- **Records provided**:
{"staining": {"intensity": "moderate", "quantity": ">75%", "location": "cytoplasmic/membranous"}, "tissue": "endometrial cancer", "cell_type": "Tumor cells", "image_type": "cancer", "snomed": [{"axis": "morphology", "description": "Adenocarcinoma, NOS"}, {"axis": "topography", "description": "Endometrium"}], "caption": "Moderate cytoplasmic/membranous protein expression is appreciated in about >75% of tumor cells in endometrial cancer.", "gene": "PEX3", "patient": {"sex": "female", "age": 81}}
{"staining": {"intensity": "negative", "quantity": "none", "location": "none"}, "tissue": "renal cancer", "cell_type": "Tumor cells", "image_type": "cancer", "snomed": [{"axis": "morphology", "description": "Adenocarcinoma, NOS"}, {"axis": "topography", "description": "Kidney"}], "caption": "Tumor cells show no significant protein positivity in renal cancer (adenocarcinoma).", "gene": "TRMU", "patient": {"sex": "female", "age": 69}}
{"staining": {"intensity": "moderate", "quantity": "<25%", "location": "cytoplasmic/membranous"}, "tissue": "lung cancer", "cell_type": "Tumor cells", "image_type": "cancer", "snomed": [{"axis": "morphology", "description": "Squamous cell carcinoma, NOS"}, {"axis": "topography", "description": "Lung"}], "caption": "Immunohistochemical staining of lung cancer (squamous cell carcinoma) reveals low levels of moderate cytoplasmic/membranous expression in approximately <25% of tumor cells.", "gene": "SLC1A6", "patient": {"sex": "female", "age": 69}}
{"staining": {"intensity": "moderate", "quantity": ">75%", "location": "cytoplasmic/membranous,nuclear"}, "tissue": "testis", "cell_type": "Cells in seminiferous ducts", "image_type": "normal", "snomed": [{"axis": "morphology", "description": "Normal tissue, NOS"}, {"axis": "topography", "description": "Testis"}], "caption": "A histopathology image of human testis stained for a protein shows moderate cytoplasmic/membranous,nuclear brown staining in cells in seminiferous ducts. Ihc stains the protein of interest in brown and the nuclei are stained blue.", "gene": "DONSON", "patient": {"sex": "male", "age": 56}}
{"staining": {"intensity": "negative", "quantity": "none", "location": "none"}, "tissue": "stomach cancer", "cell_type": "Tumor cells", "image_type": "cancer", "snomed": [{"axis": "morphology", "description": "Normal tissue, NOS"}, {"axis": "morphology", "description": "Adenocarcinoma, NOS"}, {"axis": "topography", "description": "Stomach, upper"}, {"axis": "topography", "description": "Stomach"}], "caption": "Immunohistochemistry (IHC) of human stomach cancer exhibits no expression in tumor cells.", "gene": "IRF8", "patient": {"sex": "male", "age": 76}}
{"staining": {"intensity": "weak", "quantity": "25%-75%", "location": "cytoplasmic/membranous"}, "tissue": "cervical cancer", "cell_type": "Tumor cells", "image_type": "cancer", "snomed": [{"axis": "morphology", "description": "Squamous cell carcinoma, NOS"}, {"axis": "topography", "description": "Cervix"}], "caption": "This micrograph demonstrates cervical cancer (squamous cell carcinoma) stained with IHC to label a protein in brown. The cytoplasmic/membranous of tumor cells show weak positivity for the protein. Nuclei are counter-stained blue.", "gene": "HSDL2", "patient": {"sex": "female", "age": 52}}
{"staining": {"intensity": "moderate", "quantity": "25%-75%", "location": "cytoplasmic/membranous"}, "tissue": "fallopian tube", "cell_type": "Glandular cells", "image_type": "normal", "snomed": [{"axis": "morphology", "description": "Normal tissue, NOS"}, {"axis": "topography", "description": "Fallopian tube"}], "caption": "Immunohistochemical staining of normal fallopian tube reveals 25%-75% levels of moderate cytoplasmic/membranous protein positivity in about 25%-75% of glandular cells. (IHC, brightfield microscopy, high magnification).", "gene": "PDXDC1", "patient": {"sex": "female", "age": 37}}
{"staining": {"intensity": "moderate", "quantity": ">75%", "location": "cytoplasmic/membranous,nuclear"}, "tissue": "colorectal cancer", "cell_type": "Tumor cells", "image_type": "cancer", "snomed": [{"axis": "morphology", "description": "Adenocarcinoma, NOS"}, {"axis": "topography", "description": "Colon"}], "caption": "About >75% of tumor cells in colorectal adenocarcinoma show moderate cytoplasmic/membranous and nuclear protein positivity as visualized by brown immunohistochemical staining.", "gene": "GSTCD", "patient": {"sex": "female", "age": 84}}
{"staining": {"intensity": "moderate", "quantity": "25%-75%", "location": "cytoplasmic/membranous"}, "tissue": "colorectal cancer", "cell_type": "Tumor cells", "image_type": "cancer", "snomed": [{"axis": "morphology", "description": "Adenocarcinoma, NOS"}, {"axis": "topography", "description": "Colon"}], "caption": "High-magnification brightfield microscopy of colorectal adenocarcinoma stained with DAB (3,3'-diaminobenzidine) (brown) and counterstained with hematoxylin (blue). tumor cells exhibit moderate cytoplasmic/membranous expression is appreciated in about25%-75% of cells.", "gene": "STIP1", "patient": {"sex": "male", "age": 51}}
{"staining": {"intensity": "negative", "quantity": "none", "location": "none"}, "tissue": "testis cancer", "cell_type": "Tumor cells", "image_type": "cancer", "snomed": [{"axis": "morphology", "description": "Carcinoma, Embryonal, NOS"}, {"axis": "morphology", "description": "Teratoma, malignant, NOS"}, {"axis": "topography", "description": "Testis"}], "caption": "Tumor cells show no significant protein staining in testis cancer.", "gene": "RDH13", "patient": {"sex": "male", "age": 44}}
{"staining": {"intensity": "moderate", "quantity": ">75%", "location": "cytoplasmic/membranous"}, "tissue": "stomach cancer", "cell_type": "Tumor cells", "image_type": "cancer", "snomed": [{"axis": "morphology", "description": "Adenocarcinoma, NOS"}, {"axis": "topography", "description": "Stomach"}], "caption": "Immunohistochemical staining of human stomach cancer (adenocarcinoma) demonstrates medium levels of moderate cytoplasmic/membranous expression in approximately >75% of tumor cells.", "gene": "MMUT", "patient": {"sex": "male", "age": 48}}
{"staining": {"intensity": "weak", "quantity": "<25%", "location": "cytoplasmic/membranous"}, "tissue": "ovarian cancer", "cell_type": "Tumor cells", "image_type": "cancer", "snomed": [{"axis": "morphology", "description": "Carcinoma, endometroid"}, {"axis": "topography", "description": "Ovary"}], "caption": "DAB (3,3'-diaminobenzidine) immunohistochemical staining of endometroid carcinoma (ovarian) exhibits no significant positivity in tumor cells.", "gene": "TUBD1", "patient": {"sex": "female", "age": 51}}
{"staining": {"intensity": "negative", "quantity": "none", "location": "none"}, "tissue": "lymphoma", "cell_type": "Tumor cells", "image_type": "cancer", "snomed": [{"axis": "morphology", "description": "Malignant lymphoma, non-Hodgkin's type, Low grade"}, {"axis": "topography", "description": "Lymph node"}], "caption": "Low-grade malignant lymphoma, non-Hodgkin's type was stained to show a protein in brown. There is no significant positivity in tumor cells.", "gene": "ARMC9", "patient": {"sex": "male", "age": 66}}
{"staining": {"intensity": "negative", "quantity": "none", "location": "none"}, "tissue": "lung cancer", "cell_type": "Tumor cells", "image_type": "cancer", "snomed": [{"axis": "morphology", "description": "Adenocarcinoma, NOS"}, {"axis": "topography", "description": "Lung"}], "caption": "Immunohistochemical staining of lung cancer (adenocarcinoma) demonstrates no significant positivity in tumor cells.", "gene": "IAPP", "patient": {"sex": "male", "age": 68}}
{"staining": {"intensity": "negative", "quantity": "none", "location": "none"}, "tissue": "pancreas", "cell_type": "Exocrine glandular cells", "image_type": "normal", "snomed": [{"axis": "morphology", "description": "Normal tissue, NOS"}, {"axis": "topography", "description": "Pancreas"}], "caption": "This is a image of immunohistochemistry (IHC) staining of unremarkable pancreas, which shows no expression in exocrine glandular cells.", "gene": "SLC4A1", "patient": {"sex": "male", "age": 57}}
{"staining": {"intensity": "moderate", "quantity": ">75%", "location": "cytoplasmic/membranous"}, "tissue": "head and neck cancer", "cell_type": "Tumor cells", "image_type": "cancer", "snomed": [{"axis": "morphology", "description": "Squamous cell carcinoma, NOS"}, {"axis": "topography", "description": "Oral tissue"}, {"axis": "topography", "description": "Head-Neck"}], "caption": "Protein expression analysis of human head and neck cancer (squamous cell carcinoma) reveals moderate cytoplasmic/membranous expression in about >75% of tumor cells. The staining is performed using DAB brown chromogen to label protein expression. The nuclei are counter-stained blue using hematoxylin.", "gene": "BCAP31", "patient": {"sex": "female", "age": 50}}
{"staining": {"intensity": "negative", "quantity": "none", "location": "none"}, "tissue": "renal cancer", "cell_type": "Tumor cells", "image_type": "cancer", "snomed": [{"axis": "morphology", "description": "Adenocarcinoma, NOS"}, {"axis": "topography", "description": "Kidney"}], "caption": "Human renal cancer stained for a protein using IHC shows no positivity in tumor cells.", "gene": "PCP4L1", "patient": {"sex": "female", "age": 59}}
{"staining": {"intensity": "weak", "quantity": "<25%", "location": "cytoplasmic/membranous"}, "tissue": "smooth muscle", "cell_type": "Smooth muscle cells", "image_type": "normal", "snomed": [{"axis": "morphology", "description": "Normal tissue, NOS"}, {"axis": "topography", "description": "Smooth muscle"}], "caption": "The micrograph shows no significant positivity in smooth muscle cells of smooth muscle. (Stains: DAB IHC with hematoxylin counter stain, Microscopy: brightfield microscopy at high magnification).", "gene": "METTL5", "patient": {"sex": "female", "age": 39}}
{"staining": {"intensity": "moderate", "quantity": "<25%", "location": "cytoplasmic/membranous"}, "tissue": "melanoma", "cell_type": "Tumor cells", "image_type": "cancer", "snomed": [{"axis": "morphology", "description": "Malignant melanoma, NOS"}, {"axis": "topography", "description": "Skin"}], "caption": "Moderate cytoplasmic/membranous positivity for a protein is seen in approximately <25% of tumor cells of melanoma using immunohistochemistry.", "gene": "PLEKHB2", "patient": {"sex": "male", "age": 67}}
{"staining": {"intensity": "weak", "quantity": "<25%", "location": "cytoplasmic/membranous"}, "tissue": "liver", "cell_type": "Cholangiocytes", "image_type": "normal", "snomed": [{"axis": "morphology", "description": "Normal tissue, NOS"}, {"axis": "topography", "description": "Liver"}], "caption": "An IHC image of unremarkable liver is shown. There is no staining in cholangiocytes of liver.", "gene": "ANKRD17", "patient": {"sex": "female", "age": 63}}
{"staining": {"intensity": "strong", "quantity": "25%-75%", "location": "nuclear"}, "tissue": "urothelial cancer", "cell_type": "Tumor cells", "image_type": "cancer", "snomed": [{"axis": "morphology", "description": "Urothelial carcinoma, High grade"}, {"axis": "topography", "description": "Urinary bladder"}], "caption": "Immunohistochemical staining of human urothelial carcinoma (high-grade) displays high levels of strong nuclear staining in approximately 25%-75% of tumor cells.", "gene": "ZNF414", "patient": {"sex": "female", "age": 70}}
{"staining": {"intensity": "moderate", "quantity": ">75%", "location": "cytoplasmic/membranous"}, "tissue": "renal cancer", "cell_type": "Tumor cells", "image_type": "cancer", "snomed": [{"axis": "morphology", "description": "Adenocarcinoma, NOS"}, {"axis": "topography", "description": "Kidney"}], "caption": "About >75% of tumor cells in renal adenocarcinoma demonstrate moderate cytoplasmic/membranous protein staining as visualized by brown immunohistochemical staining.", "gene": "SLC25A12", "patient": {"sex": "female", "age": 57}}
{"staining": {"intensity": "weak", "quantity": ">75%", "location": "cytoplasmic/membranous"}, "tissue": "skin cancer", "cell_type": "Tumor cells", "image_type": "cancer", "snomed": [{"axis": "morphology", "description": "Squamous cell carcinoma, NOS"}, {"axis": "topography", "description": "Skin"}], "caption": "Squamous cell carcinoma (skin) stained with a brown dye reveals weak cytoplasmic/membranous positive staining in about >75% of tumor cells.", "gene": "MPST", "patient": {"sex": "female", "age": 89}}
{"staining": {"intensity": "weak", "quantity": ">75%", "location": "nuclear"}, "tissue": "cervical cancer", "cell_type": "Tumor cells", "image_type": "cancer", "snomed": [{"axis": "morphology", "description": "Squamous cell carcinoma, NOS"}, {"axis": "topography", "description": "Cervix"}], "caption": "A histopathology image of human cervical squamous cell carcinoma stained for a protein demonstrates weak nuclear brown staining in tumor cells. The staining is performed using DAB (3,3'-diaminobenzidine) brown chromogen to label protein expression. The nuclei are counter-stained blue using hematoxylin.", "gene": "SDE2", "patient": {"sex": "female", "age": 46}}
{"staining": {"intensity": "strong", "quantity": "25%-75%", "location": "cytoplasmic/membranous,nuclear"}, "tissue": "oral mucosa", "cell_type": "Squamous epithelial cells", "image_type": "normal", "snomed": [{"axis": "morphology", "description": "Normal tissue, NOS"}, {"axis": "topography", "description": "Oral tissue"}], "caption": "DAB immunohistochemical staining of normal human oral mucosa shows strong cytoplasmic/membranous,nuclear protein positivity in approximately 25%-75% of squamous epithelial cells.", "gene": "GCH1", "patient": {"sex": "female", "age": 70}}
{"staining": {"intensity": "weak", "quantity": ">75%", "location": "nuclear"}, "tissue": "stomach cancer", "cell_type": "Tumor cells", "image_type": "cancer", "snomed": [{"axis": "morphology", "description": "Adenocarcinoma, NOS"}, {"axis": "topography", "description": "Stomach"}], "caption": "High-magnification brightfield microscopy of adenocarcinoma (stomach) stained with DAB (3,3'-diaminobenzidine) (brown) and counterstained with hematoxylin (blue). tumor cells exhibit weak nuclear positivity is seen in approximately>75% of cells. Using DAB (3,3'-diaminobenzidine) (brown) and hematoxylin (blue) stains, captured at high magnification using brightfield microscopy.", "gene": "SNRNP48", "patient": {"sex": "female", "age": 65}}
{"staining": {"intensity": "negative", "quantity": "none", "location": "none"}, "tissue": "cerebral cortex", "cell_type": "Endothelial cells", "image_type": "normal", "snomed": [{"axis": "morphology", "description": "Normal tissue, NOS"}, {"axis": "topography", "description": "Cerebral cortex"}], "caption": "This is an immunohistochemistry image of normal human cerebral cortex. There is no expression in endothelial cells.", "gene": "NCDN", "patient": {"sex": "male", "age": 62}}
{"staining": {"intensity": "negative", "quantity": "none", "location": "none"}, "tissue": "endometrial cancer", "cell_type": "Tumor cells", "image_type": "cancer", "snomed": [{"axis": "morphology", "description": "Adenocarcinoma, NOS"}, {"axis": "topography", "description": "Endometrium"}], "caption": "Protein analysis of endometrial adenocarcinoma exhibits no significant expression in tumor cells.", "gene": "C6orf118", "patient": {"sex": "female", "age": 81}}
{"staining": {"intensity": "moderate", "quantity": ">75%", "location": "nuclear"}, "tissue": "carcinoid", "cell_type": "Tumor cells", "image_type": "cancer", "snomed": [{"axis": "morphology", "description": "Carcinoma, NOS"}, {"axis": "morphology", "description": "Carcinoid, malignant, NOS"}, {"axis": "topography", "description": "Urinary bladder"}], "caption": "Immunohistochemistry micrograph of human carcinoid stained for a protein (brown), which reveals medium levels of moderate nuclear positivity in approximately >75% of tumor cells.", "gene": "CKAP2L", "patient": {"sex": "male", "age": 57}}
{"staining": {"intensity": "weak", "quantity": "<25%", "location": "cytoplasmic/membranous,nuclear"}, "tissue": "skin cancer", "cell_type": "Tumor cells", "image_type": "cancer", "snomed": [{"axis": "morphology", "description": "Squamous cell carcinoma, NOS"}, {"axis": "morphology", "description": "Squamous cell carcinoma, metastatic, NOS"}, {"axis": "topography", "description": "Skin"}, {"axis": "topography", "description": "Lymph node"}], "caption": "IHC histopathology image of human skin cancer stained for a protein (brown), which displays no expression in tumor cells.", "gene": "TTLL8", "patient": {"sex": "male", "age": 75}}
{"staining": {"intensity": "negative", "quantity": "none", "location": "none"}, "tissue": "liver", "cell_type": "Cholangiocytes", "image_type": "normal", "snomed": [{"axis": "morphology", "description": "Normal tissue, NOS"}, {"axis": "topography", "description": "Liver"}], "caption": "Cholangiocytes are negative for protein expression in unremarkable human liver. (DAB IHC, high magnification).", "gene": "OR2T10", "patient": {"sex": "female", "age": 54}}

- **What to work on**:
Reproduce, exactly as they stand in the data above, the lines from the one that holds "cells in colorectal" to the one that holds "significant protein staining", inclusive.

- **Completed task**:
{"staining": {"intensity": "moderate", "quantity": ">75%", "location": "cytoplasmic/membranous,nuclear"}, "tissue": "colorectal cancer", "cell_type": "Tumor cells", "image_type": "cancer", "snomed": [{"axis": "morphology", "description": "Adenocarcinoma, NOS"}, {"axis": "topography", "description": "Colon"}], "caption": "About >75% of tumor cells in colorectal adenocarcinoma show moderate cytoplasmic/membranous and nuclear protein positivity as visualized by brown immunohistochemical staining.", "gene": "GSTCD", "patient": {"sex": "female", "age": 84}}
{"staining": {"intensity": "moderate", "quantity": "25%-75%", "location": "cytoplasmic/membranous"}, "tissue": "colorectal cancer", "cell_type": "Tumor cells", "image_type": "cancer", "snomed": [{"axis": "morphology", "description": "Adenocarcinoma, NOS"}, {"axis": "topography", "description": "Colon"}], "caption": "High-magnification brightfield microscopy of colorectal adenocarcinoma stained with DAB (3,3'-diaminobenzidine) (brown) and counterstained with hematoxylin (blue). tumor cells exhibit moderate cytoplasmic/membranous expression is appreciated in about25%-75% of cells.", "gene": "STIP1", "patient": {"sex": "male", "age": 51}}
{"staining": {"intensity": "negative", "quantity": "none", "location": "none"}, "tissue": "testis cancer", "cell_type": "Tumor cells", "image_type": "cancer", "snomed": [{"axis": "morphology", "description": "Carcinoma, Embryonal, NOS"}, {"axis": "morphology", "description": "Teratoma, malignant, NOS"}, {"axis": "topography", "description": "Testis"}], "caption": "Tumor cells show no significant protein staining in testis cancer.", "gene": "RDH13", "patient": {"sex": "male", "age": 44}}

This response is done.